Data Transformation: The Lifeline for Legacy Banks in the Neo-Bank Era
- Tom Fairbairn, Distinguished Engineer at Solace
- 31.07.2024 01:30 pm #banks #data
The financial sector is undergoing a seismic shift. New, digitally-native challenger banks, referred to as neo-banks, are rapidly capturing market share with their sleek interfaces, agile processes, and data-driven approach. These include the likes of Monzo and Starling. To survive and thrive in this new landscape, legacy banks must embrace new technologies and specifically leverage their data as their key weapon.
Data-driven transformation usually refers to the process of converting raw data into usable insights that can drive business value. In the financial sector, this involves integrating siloed data sources, enriching existing data, and leveraging modern analytics tools to extract valuable customer insights. This becomes the fuel for innovation, allowing banks to personalise experiences, make real-time decisions, and comply with ever-evolving regulations.
The legacy bank obstacle
However, legacy banks face a significant hurdle: their legacy data infrastructure. Built for a bygone era, these systems are often characterised by data silos – isolated pockets of information that don't communicate with each other. Outdated technology stacks further impede agility and scalability, hindering the ability to process and analyse vast amounts of data efficiently.

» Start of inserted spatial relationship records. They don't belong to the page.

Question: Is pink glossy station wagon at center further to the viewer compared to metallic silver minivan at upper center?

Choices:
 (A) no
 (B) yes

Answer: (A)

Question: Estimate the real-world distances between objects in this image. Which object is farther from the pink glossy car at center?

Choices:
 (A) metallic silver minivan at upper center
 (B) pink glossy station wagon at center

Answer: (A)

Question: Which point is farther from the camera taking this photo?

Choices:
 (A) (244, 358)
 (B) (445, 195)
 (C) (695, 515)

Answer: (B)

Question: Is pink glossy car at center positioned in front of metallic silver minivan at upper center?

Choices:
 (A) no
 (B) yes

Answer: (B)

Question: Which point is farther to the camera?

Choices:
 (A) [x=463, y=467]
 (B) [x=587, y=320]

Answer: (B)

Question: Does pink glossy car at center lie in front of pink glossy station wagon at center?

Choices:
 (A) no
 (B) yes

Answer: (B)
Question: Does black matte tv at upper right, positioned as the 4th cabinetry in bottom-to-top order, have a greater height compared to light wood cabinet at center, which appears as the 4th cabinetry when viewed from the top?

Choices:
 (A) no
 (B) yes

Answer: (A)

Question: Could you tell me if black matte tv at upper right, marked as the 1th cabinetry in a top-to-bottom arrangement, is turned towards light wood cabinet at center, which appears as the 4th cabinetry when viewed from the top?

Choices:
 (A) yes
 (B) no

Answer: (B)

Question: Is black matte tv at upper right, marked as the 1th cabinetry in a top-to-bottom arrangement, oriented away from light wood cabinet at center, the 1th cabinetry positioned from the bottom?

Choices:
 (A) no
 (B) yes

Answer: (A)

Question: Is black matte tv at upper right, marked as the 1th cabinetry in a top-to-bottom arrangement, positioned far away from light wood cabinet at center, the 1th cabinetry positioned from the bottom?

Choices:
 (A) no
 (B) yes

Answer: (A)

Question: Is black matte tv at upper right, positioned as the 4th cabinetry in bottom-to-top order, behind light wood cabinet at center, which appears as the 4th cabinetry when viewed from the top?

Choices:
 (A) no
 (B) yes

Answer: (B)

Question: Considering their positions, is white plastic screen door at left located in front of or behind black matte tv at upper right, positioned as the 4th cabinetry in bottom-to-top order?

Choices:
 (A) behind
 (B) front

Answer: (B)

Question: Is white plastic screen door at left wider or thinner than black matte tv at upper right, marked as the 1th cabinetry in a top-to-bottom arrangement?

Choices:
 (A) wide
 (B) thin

The consequences of not transforming are stark. Imagine a bank struggling to offer targeted financial products because customer data is scattered across disparate systems. Equally, customers interested in purchasing a cross-sold product can become so frustrated by being passed between multiple teams and systems that the opportunity is never converted. Or picture a bank crippled by a fraud attack due to the inability to analyse transaction patterns in real-time. These are not hypothetical scenarios; they represent the very real business implications of failing to modernise data infrastructure.
Neo-banks: built for the data age
In stark contrast, neo-banks were built with data at their core. They leverage cloud-native style solutions and modern technology stacks that are inherently scalable and agile. This allows them to seamlessly integrate various data sources, providing a holistic view of their customers. Consequently, neo-banks excel at:
Personalised customer experiences: By analysing customer data, neo-banks can offer targeted financial products, recommend relevant services, and personalise interactions – a critical factor in today's customer-centric landscape.
Advanced analytics and fraud prevention: This protects customers and also safeguards the bank's financial health by improving decision and reaction times and enabling easier adoption of new fraud and analytics techniques and technologies.
Real-time decision-making: Manual processes slow down banks. Neo-banks use real-time data for faster approvals, better customer experience, and potentially less risk. For example, traditional loan applications can be time-consuming whereas neo-banks can streamline the process, providing instant loan approvals or personalised credit limits.
Legacy bank response: it's time to fight back
Legacy banks can't afford to be left behind. Thankfully, recent market research shows they are recognising the need to embrace data-driven transformation strategies. Specifically, here's how they can respond to the needs of a modern-day banking customer:
Invest in modern data infrastructure:. Data integration tools can break down data silos, enabling a unified view of the customer. Cloud-native style design practices such as event driven integration increase agility and scalability.
Break down data silos: At a minimum, legacy banks must ensure their existing systems communicate effectively. How can they do this? Modern data infrastructure such as event-driven integration eliminates these inefficiencies, reduces operational costs, and streamlines data management processes. This frees up valuable resources you can reinvest in growth initiatives.
Embrace event mesh architecture: Traditional data integration methods can become an issue when it comes to complex data landscapes and environments, such as hybrid-/multi-cloud, meaning they struggle with scalability and efficiency. They can overcome this by embracing an event mesh, an emerging architectural pattern which allows data to flow freely between different services and applications.
What does this mean for the future of banking?
Collaboration is key. Legacy banks, with their established customer base and brand recognition, have a lot to offer. Neo-banks, on the other hand, bring agility and a data-centric mindset to the table. By forging strategic partnerships, both can leverage each other's strengths, pushing the boundaries of data-driven banking and creating a more dynamic and competitive financial ecosystem.
Data-driven transformation is not a one-time fix; it's a continuous journey. Legacy banks that embrace this journey and prioritise data as their strategic asset will be well-positioned to not only survive but thrive in the neo-bank era. By harnessing the power of data, they can unlock new opportunities, deliver exceptional customer experiences, and secure their place in the ever-evolving financial landscape.